How, then, to explain the passion of the F.B.I., the C.I.A., and other agencies to keep suppressing some records? Was there a secret too terrible to be exposed? John Tunheim, a U.S. district judge, who chaired a first review of the files, told Politico, “I just don’t think there is anything in these records that require keeping them secret now.” Was the American psyche regarded as a flower so fragile that, after the murders of the Kennedy brothers and Dr. King; the lies that led to the escalation of the Vietnam War; the Watergate scandals; and, more recently, possible interference by Russia in our last Presidential election, the nation could not face its own history?

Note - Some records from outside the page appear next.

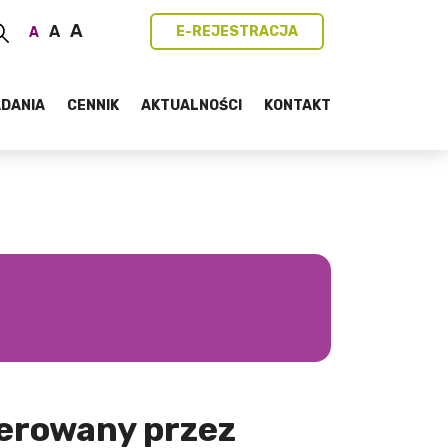
A
A
E-REJESTRACJA
A
DANIA
CENNIK
AKTUALNOŚCI
KONTAKT
ierowany przez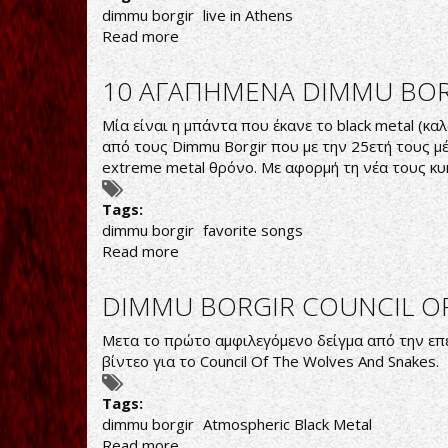
dimmu borgir
live in Athens
Read more
about
Dimmu
Borgir
10 ΑΓΑΠΗΜΕΝΑ DIMMU BORG
live
in
Μία είναι η μπάντα που έκανε το black metal (κ
Athens
από τους Dimmu Borgir που με την 25ετή τους μ
2019
extreme metal θρόνο. Με αφορμή τη νέα τους κυ
Tags:
dimmu borgir
favorite songs
Read more
about
10
ΑΓΑΠΗΜΕΝΑ
DIMMU BORGIR COUNCIL OF
DIMMU
BORGIR
Μετα το πρώτο αμφιλεγόμενο δείγμα από την επ
ΤΡΑΓΟΥΔΙΑ
βίντεο για το Council Of The Wolves And Snakes.
ΣΥΜΦΩΝΕΙΤΕ;
Tags:
dimmu borgir
Atmospheric Black Metal
Read more
about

Perhaps the real fragile flowers are agencies determined to hide their documented incompetence: leads that were ignored, witnesses not listened to, murderous plots against foreign leaders concealed for years. In February, 1964, Chief Justice Earl Warren, who was leading the official investigation, was asked if the full record would be released, and he replied, “Yes, there will come a time. But it might not be in your life­time. I am not referring to anything especially, but there may be some things that would involve security.” More than a half century later, it might be argued that secrecy itself shares the blame for fomenting so many conspiracy theories, paranoidal movies like “J.F.K.,” and so much suspicion that, according to the Pew Research Center, only nineteen per cent of Americans say that they trust the government to do what’s right. (In 1958, when the question was first posed, seventy-three per cent trusted the government.) In a democracy that relies on trust in its institutions, and the consent of the governed, that diminishment of faith is a national tragedy on the level of the murder of a President.